1. Stepwise degeneration of Foxp3-deficient Regulatory T cells:
Our central hypothesis is that Foxp3 deficiency destabilizes Foxp3-deficient Treg cells (ΔTreg) towards an effector T (Teff) cell-like program in a stepwise process that can be reversed to re-establish their regulatory functions. Specifically, the degeneration from ΔTreg cells to Teff-like cells involves the transition from a CD25+Foxp1high cell population into the CD25–Foxp1low activated Teff-like cells, both epigenetically related to Treg cells, and ultimately emerge as ex-Treg cells losing the Treg cell epigenetic imprint. Our aim is to understand the molecular mechanisms underlying the different steps of ∆Treg degeneration.
2. Metabolic reprogramming of regulatory T cells
We have previously shown that Foxp3 deficiency leads to increased glycolysis and oxidative phosphorylation of ΔTreg cells through a mTORC2-dependent mechanism (Charbonnier et al. 2019). Based on these observations, we hypothesize that Treg drastic metabolic changes underlie the destabilization and degeneration. In this regard, our group is investigating the relevance of different metabolic pathways by using both pharmacologic and ΔTreg-specific target gene deletion to restore immune tolerance and prevent autoimmunity.
3. Perturbations of hematopoiesis in the context of Treg cell dysfunction
Hematopoiesis exclusively occurs in the bone marrow at steady state; however, Foxp3 deficiency leads to the presence of myeloid and lymphoid progenitors in peripheral secondary lymphoid organs and highly vascularized tissues such as liver and lungs. Our lab is interested in investigating the role of inflammation and production of GM-CSF by Teff and ∆Treg cells in Foxp3-deficient mice as well as the contribution of the extramedullary hematopoiesis in the pathogenesis of autoimmunity.
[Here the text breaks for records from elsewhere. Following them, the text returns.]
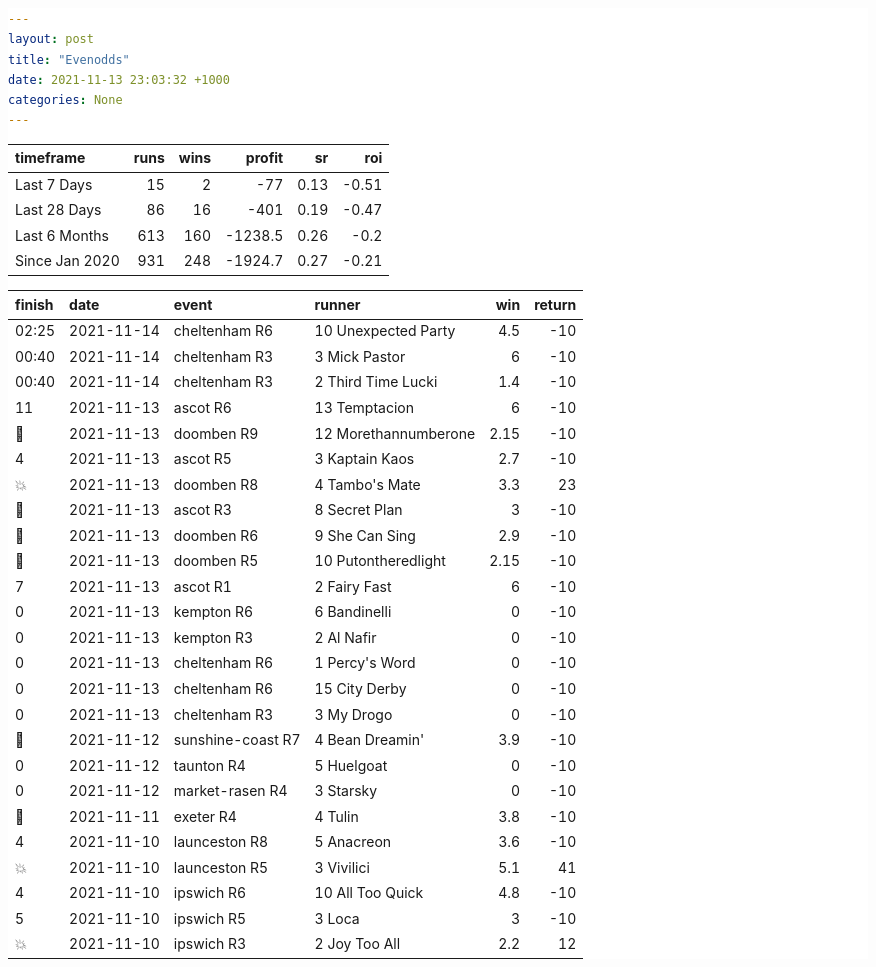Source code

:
 ```yaml
---   
layout: post   
title: "Evenodds"   
date: 2021-11-13 23:03:32 +1000  
categories: None 
---   
```



| timeframe      |   runs |   wins |   profit |   sr |   roi |
|:---------------|-------:|-------:|---------:|-----:|------:|
| Last 7 Days    |     15 |      2 |    -77   | 0.13 | -0.51 |
| Last 28 Days   |     86 |     16 |   -401   | 0.19 | -0.47 |
| Last 6 Months  |    613 |    160 |  -1238.5 | 0.26 | -0.2  |
| Since Jan 2020 |    931 |    248 |  -1924.7 | 0.27 | -0.21 |

| finish            | date       | event                  | runner                |   win |   return |
|:------------------|:-----------|:-----------------------|:----------------------|------:|---------:|
| 02:25             | 2021-11-14 | cheltenham R6          | 10 Unexpected Party   |  4.5  |    -10   |
| 00:40             | 2021-11-14 | cheltenham R3          | 3 Mick Pastor         |  6    |    -10   |
| 00:40             | 2021-11-14 | cheltenham R3          | 2 Third Time Lucki    |  1.4  |    -10   |
| 11                | 2021-11-13 | ascot R6               | 13 Temptacion         |  6    |    -10   |
| :3rd_place_medal: | 2021-11-13 | doomben R9             | 12 Morethannumberone  |  2.15 |    -10   |
| 4                 | 2021-11-13 | ascot R5               | 3 Kaptain Kaos        |  2.7  |    -10   |
| :boom:            | 2021-11-13 | doomben R8             | 4 Tambo's Mate        |  3.3  |     23   |
| :2nd_place_medal: | 2021-11-13 | ascot R3               | 8 Secret Plan         |  3    |    -10   |
| :3rd_place_medal: | 2021-11-13 | doomben R6             | 9 She Can Sing        |  2.9  |    -10   |
| :3rd_place_medal: | 2021-11-13 | doomben R5             | 10 Putontheredlight   |  2.15 |    -10   |
| 7                 | 2021-11-13 | ascot R1               | 2 Fairy Fast          |  6    |    -10   |
| 0                 | 2021-11-13 | kempton R6             | 6 Bandinelli          |  0    |    -10   |
| 0                 | 2021-11-13 | kempton R3             | 2 Al Nafir            |  0    |    -10   |
| 0                 | 2021-11-13 | cheltenham R6          | 1 Percy's Word        |  0    |    -10   |
| 0                 | 2021-11-13 | cheltenham R6          | 15 City Derby         |  0    |    -10   |
| 0                 | 2021-11-13 | cheltenham R3          | 3 My Drogo            |  0    |    -10   |
| :3rd_place_medal: | 2021-11-12 | sunshine-coast R7      | 4 Bean Dreamin'       |  3.9  |    -10   |
| 0                 | 2021-11-12 | taunton R4             | 5 Huelgoat            |  0    |    -10   |
| 0                 | 2021-11-12 | market-rasen R4        | 3 Starsky             |  0    |    -10   |
| :2nd_place_medal: | 2021-11-11 | exeter R4              | 4 Tulin               |  3.8  |    -10   |
| 4                 | 2021-11-10 | launceston R8          | 5 Anacreon            |  3.6  |    -10   |
| :boom:            | 2021-11-10 | launceston R5          | 3 Vivilici            |  5.1  |     41   |
| 4                 | 2021-11-10 | ipswich R6             | 10 All Too Quick      |  4.8  |    -10   |
| 5                 | 2021-11-10 | ipswich R5             | 3 Loca                |  3    |    -10   |
| :boom:            | 2021-11-10 | ipswich R3             | 2 Joy Too All         |  2.2  |     12   |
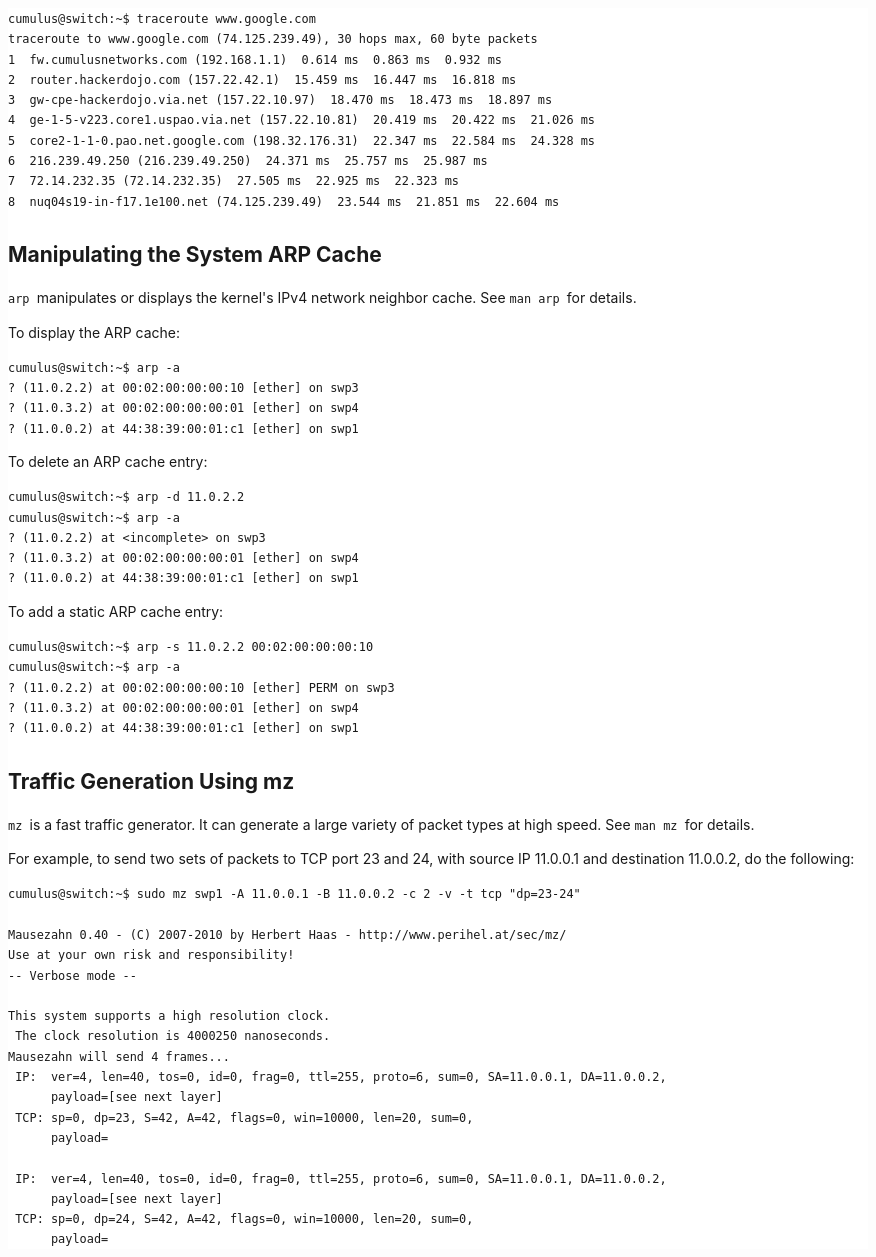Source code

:     cumulus@switch:~$ traceroute www.google.com
    traceroute to www.google.com (74.125.239.49), 30 hops max, 60 byte packets
    1  fw.cumulusnetworks.com (192.168.1.1)  0.614 ms  0.863 ms  0.932 ms
    2  router.hackerdojo.com (157.22.42.1)  15.459 ms  16.447 ms  16.818 ms
    3  gw-cpe-hackerdojo.via.net (157.22.10.97)  18.470 ms  18.473 ms  18.897 ms
    4  ge-1-5-v223.core1.uspao.via.net (157.22.10.81)  20.419 ms  20.422 ms  21.026 ms
    5  core2-1-1-0.pao.net.google.com (198.32.176.31)  22.347 ms  22.584 ms  24.328 ms
    6  216.239.49.250 (216.239.49.250)  24.371 ms  25.757 ms  25.987 ms
    7  72.14.232.35 (72.14.232.35)  27.505 ms  22.925 ms  22.323 ms
    8  nuq04s19-in-f17.1e100.net (74.125.239.49)  23.544 ms  21.851 ms  22.604 ms

## Manipulating the System ARP Cache</span>

` arp  `manipulates or displays the kernel's IPv4 network neighbor
cache. See ` man arp  `for details.

To display the ARP cache:

    cumulus@switch:~$ arp -a
    ? (11.0.2.2) at 00:02:00:00:00:10 [ether] on swp3
    ? (11.0.3.2) at 00:02:00:00:00:01 [ether] on swp4
    ? (11.0.0.2) at 44:38:39:00:01:c1 [ether] on swp1

To delete an ARP cache entry:

    cumulus@switch:~$ arp -d 11.0.2.2
    cumulus@switch:~$ arp -a
    ? (11.0.2.2) at <incomplete> on swp3
    ? (11.0.3.2) at 00:02:00:00:00:01 [ether] on swp4
    ? (11.0.0.2) at 44:38:39:00:01:c1 [ether] on swp1

To add a static ARP cache entry:

    cumulus@switch:~$ arp -s 11.0.2.2 00:02:00:00:00:10
    cumulus@switch:~$ arp -a
    ? (11.0.2.2) at 00:02:00:00:00:10 [ether] PERM on swp3
    ? (11.0.3.2) at 00:02:00:00:00:01 [ether] on swp4
    ? (11.0.0.2) at 44:38:39:00:01:c1 [ether] on swp1

## Traffic Generation Using mz</span>

` mz  `is a fast traffic generator. It can generate a large variety of
packet types at high speed. See ` man mz  `for details.

For example, to send two sets of packets to TCP port 23 and 24, with
source IP 11.0.0.1 and destination 11.0.0.2, do the following:

``` 
cumulus@switch:~$ sudo mz swp1 -A 11.0.0.1 -B 11.0.0.2 -c 2 -v -t tcp "dp=23-24"

Mausezahn 0.40 - (C) 2007-2010 by Herbert Haas - http://www.perihel.at/sec/mz/
Use at your own risk and responsibility!
-- Verbose mode --

This system supports a high resolution clock.
 The clock resolution is 4000250 nanoseconds.
Mausezahn will send 4 frames...
 IP:  ver=4, len=40, tos=0, id=0, frag=0, ttl=255, proto=6, sum=0, SA=11.0.0.1, DA=11.0.0.2,
      payload=[see next layer]
 TCP: sp=0, dp=23, S=42, A=42, flags=0, win=10000, len=20, sum=0,
      payload=

 IP:  ver=4, len=40, tos=0, id=0, frag=0, ttl=255, proto=6, sum=0, SA=11.0.0.1, DA=11.0.0.2,
      payload=[see next layer]
 TCP: sp=0, dp=24, S=42, A=42, flags=0, win=10000, len=20, sum=0,
      payload=

```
4. Immune dysregulation in the pathogenesis of the hyper IgE (HIES) syndrome
Our central hypothesis is that the causative mutations of HIES, including STAT3, DOCK8, PGM3, ZNF341 and IL6R/IL6ST, all act to compromise RORgt+ Treg cell differentiation, leading to gut dysbiosis and weakened protection against infections normally imparted by the commensal bacteria. Accordingly, augmenting RORgt+ Treg cell differentiation by means of commensal bacterial signals or metabolite therapy is predicted to suppress the hyper IgE response, correct the dysbiosis and ameliorate the severity of the disease. To test our hypothesis is currently being tested using mouse models of HIES as well as patient samples.